Los sentimientos de Miyoko en Asagaya, Shin'ichi Abe
La literatura dibujada aventaja a su hermana mayor en capacidad de ofrendar simpatía, de arrojarnos a los brazos de un extraño, de una fiera, si hace falta. Es la niña prodigio, algo a la sombra pero suma total de virtudes. Cómo no adorarla. Y cómo no reconocer a Gallo Nero el oficio de embotellar la eternidad del instante en estas hermosas ediciones que son una poética en marcha. Así leemos Los sentimientos de Miyoko en Asagaya, como una oportunidad de indagación en la delicadeza del mundo.
Esta delicadeza se nos ofrece a través de una colección de estampas íntimas que cartografían, en miniatura, el Japón de mediados del siglo XX. Desde su inacción, los personajes imponen lentitud al paisaje y acomodan nuestra mirada al ritmo pausado, a la narrativa de lo pequeño.
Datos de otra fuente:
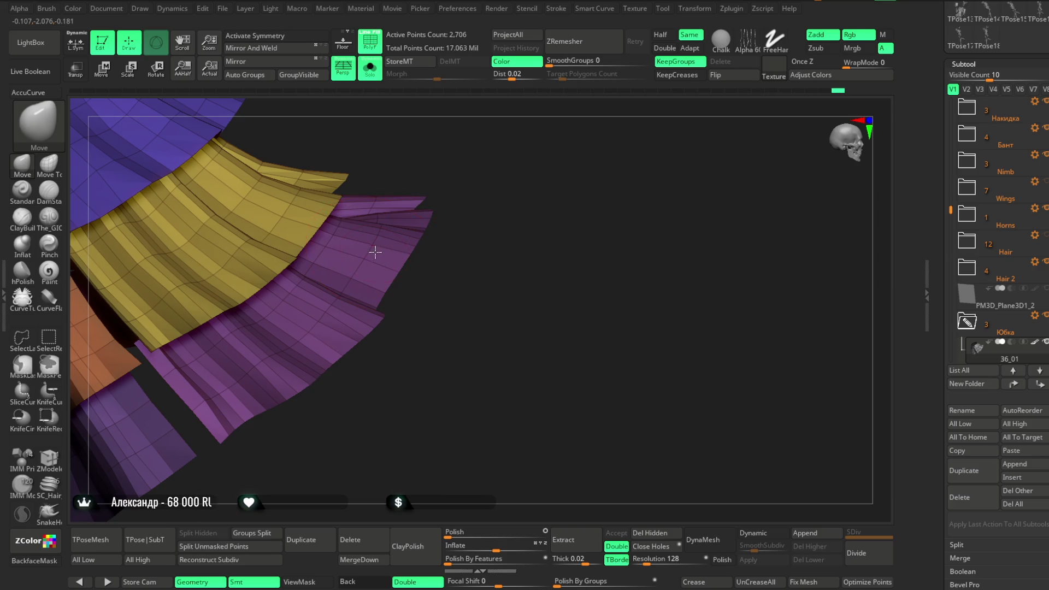
key("space")
mouse_move(480, 196)
left_mouse_down()
mouse_move(417, 252)
mouse_move(445, 171)
left_mouse_up()
key("alt+shift+s")
mouse_move(529, 232)
left_mouse_down()
mouse_move(495, 220)
mouse_move(566, 142)
mouse_move(544, 208)
left_mouse_up()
En esto, en mostrar la belleza de lo pobre, Tsuge, por talento y por eficacia, se muestra superior. Por su parte, Abe brilla, si bien de manera discontinua, en la exquisitez del trazo delicado con inclinación hacia la caricatura burlesca. Y brilla, sobre todo, en la focalización femenina, una novedad para la época.
Son estampas independientes pero concomitantes en esa literatura del pobre que subyuga por la sutileza de las formas. El resultado es esperanzador: el arte sublima la pobreza con lo mínimo hasta hacerla rica en afectos, suave en la determinación con que la existencia nos interroga. La respuesta somos nosotros, diría Shin’ichi Abe, expuestos a nuestra condición, nostálgicos sin remedio y carceleros de nuestra propia existencia.
El sexo, por un lado, retratado con crudeza, tiene un componente torturado y torturador, es válvula de escape de estados anímicos confusos, reprimidos, que desembocan en un gozo ausente. Como si también esto fuera el botín de la historia. El sujeto transparenta su condición subsidiaria de la despersonalización que lo rodea. Es víctima que solo aspira a deambularse, a recorrerse como una casa vacía sin más eco que el de la propia aniquilación silenciosa.
La incomunicación, por otro lado, es el tema de fondo que conecta estas historias aparentemente desconectadas. Una incomunicación que rebasa los límites del lenguaje y convierte a los personajes en mónadas desvencijadas, seres de una u otra forma deteriorados en una deriva que afecta a las mismas viñetas, desmadejadas libremente de toda hilaza narrativa. Esta supuesta incoherencia es, en realidad, una coherencia macroestructural. Su carácter, por momentos inasible, resulta el mejor asidero de estos diálogos lacónicos y como apagándose entre una atmósfera torturada, muy reconocible en el gusto literario japonés. La impresión anímica es de desconcierto y frialdad. Ambos, sentimientos de época que, por suerte y por desgracia, no caducan.
Ante la escasez de texto, el dibujo cobra importancia abriendo grietas que quedan en suspensión. Claroscuros oníricos de un discurso fragmentado, propio de la técnica cinematográfica, que la mirada del lector/espectador debe recomponer. Como una cortina, deja en penumbra zonas sucias de estos personajes en permanente caída. Su falta de convicción impide otro deseo que no sea la guerrilla de supervivencia diaria, resultado de una violencia sistémica que maniata al individuo, siempre aspirante a sí mismo, en su rincón olvidado del mundo.